Margrit Polak, daughter of Dutch Holocaust Survivor Jaap and Ina Soep-Polak, will present the story of her parents, who fell in love in Westerbork, kept their love alive through writing notes in Bergen-Belsen, and eventually married and moved to the USA.
This story will be told in English on Saturday May 4 at 3.00 and 4.00 PM.
When Margrit was 18, she and her father discovered 130 letters written between him and her mother, chronicling their courtship in Westerbork and Bergen Belsen. She translated and annotated the letters which have subsequently been published as a book, filmed as a documentary and presented as an opera, all entitled Steal a Pencil for Me.
Ina Polak was the daughter of Abraham Soep, owner of the second largest diamond factory in Amsterdam. A member of the board of the Jewish Council, Soep was able to keep his daughter relatively safe in Westerbork, where she worked in the laundry rather than dismantling batteries, which was her original job. There she met Jaap Polak, who was unhappily married at the time. They had met years before at a birthday party, and Jaap remembered falling in love with her at first sight. When they met in Westerbork, Ina also fell in love. Ina and Jack exchanged notes in Westerbork, but in Bergen-Belsen, where Jack worked in the kitchen and stole food for her, the notes became their primary mode of communication.
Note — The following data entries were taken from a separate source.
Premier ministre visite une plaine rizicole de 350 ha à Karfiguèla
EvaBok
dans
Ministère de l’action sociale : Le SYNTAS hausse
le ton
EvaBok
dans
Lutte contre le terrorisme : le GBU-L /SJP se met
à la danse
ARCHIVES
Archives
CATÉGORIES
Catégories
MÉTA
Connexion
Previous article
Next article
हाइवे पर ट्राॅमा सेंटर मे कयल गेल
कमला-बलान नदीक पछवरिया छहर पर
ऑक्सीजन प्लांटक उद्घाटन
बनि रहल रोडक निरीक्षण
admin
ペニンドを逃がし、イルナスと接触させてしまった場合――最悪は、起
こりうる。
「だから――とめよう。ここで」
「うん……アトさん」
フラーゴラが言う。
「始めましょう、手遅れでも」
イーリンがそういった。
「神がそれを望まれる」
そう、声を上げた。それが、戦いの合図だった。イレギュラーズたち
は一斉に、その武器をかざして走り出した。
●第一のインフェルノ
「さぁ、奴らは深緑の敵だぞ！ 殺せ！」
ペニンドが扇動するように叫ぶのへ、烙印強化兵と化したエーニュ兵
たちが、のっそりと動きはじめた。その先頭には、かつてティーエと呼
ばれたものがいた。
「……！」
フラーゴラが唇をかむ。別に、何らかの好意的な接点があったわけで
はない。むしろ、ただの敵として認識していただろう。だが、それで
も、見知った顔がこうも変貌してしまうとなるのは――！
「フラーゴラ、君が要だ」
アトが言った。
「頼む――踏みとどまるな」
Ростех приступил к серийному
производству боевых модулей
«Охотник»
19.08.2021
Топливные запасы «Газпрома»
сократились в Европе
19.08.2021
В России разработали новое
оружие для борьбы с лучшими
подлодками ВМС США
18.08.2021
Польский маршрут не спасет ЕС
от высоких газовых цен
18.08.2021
Ina had an important job in the Diamond Camp of the Sternlager in Bergen-Belsen because she spoke German, and was assigned to record the meetings between the nazis and the Diamond Group as they planned the Diamond Camp in the Sternlager. In her Shoah Foundation Testimony, Ina remembers how the Diamond Group included the manufacturers, the workers from the biggest tycoons to the lowliest cutters – all in one barrack in Bergen-Belsen. The idea was to set up a diamond industry in Bergen-Belsen. Ina remembers the lady diamond cutters saying a chant every night, before they went to sleep: “Notwithstanding the whole day, or the disquieting information, Still we are a day closer to our liberation.”
Ina speaks about “the kind of spirit that people still kept.” For her husband, this spirit was first and foremost his love for Ina, who would become his wife after the war. Jaap helped found the Anne Frank Center in New York, USA, where he was chairman emeritus. He was knighted by Queen Beatrix of the Netherlands in 1992 to honor him for his work telling the story of the Holocaust.
Margrit resides in Los Angeles with her husband, musician Harvey Shield. Margrit serves on the board of director for The Freedom Writer’s Foundation, and does work in Los Angeles to promote the legacy of Anne Frank.